■ Your assignment ■
The copy you print must match the listing exactly, with its pictures removed.

■ Information supplied ■
↓↓↓

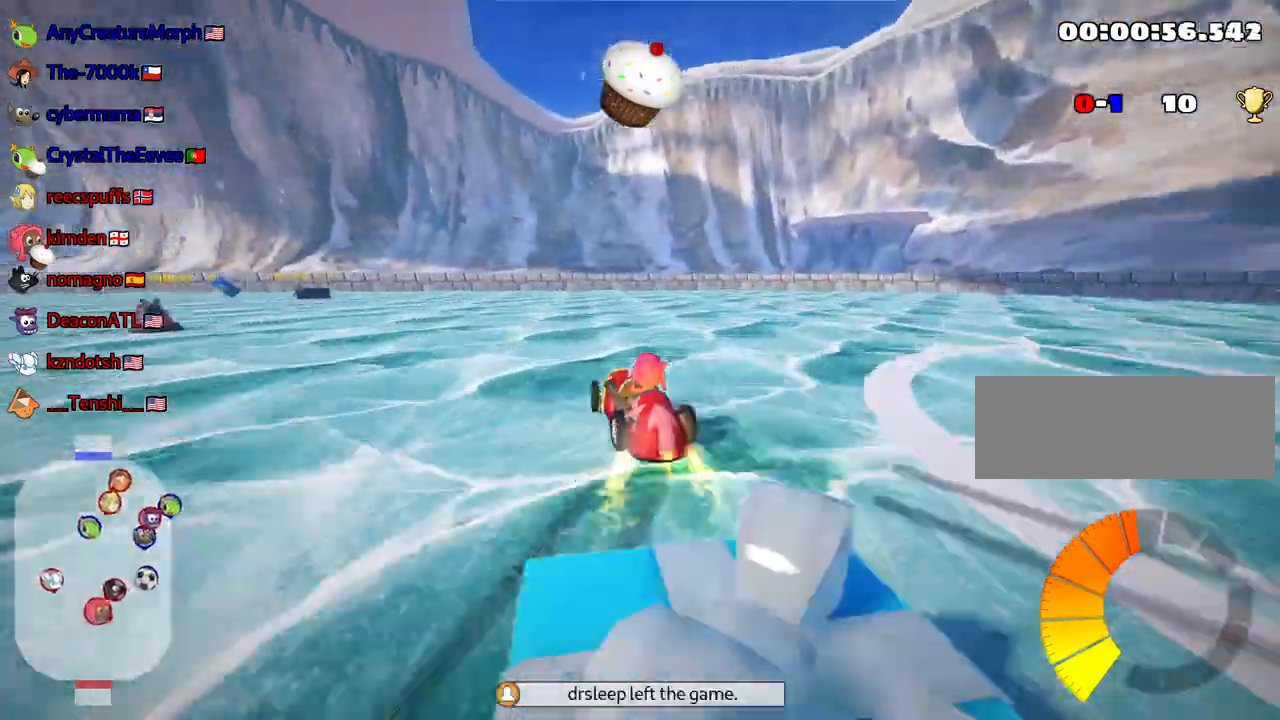
{"keys": ["up"], "events": [[233, "left", "down"], [333, "skid", "up"], [483, "left", "up"]]}
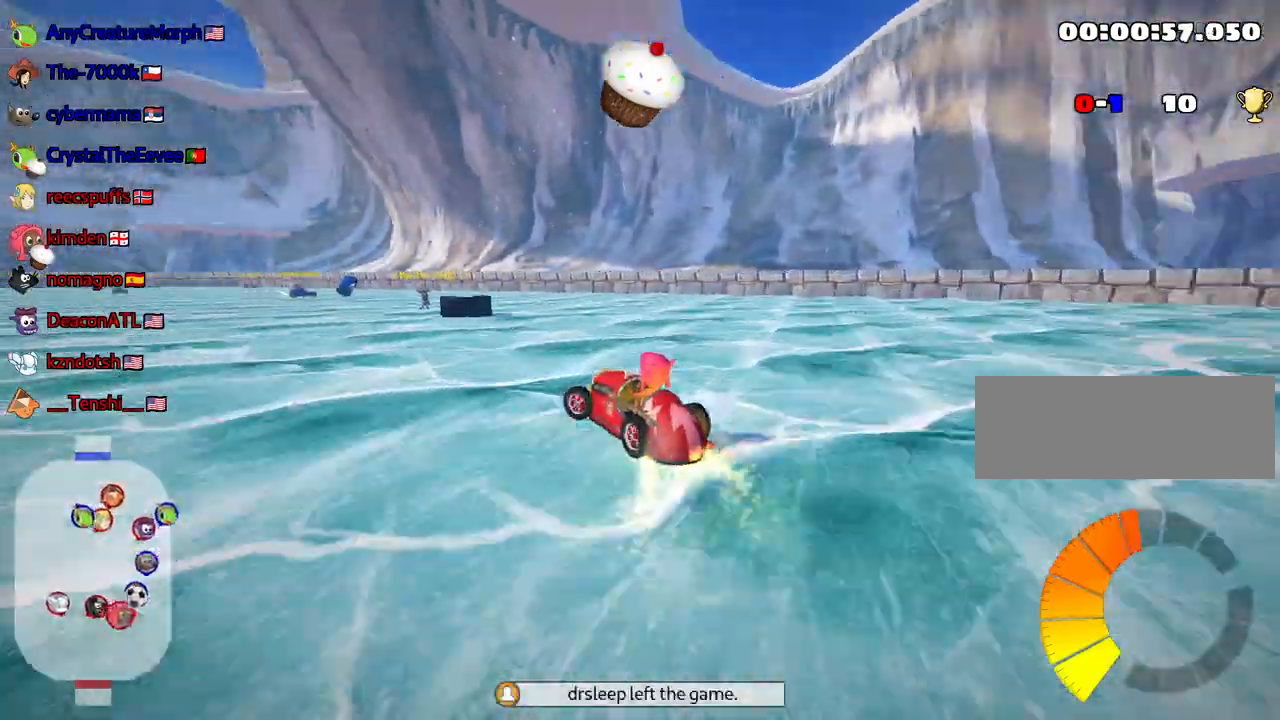
{"keys": ["left", "skid", "up"], "events": [[167, "left", "down"], [183, "fire", "down"], [350, "fire", "up"], [417, "skid", "down"]]}
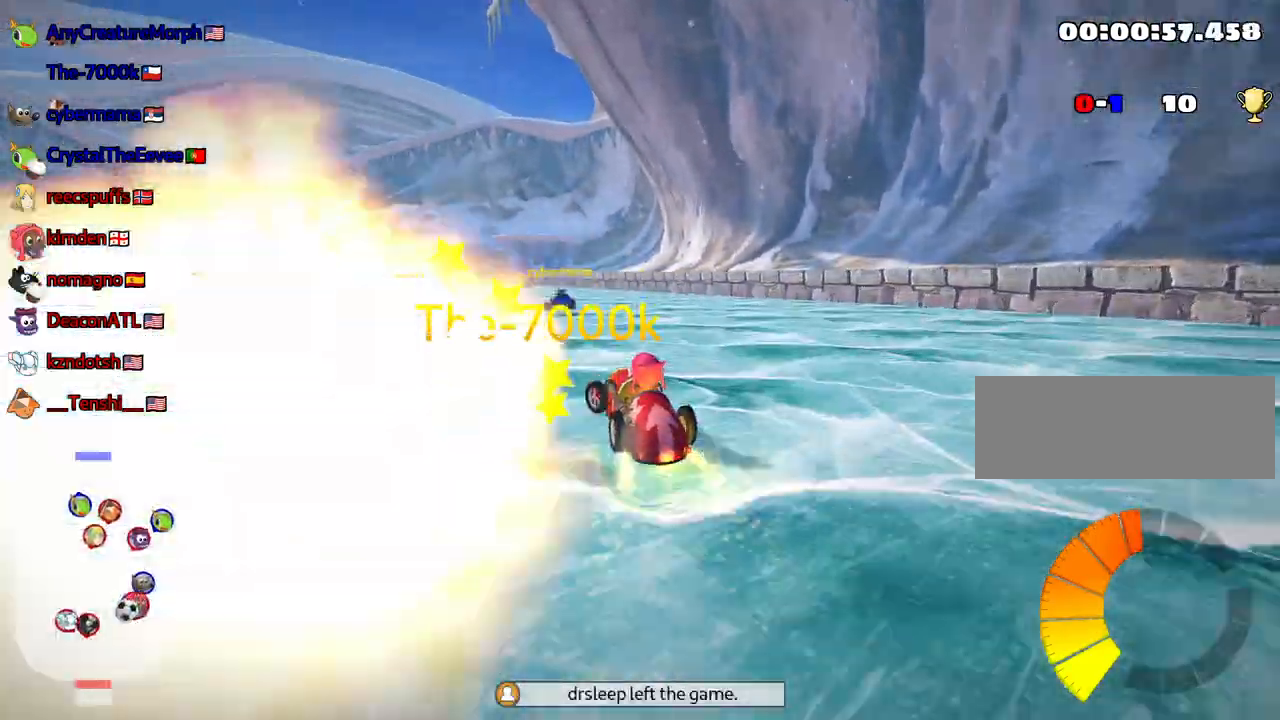
{"keys": ["left", "skid", "up"], "events": []}
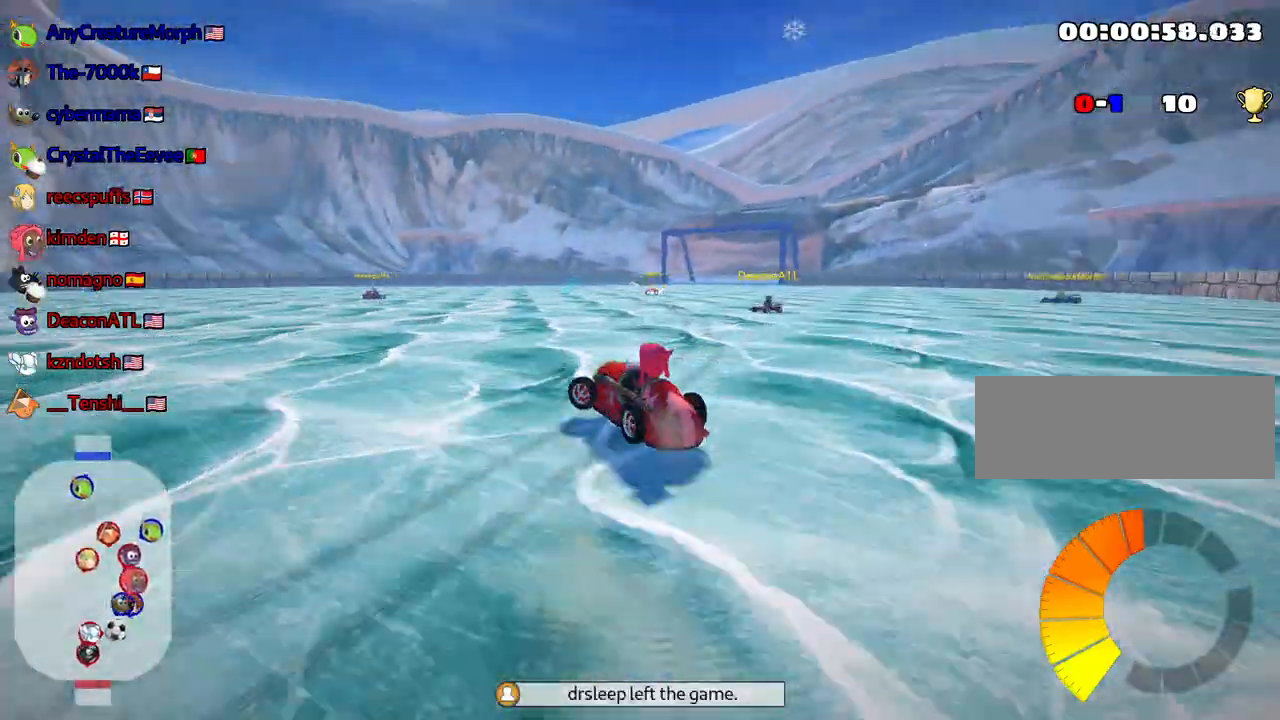
{"keys": ["left", "up"], "events": [[67, "skid", "up"]]}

↑↑↑

■ Task solution ■
{"keys": ["up"], "events": [[233, "left", "down"], [333, "skid", "up"], [483, "left", "up"]]}
{"keys": ["left", "skid", "up"], "events": [[167, "left", "down"], [183, "fire", "down"], [350, "fire", "up"], [417, "skid", "down"]]}
{"keys": ["left", "skid", "up"], "events": []}
{"keys": ["left", "up"], "events": [[67, "skid", "up"]]}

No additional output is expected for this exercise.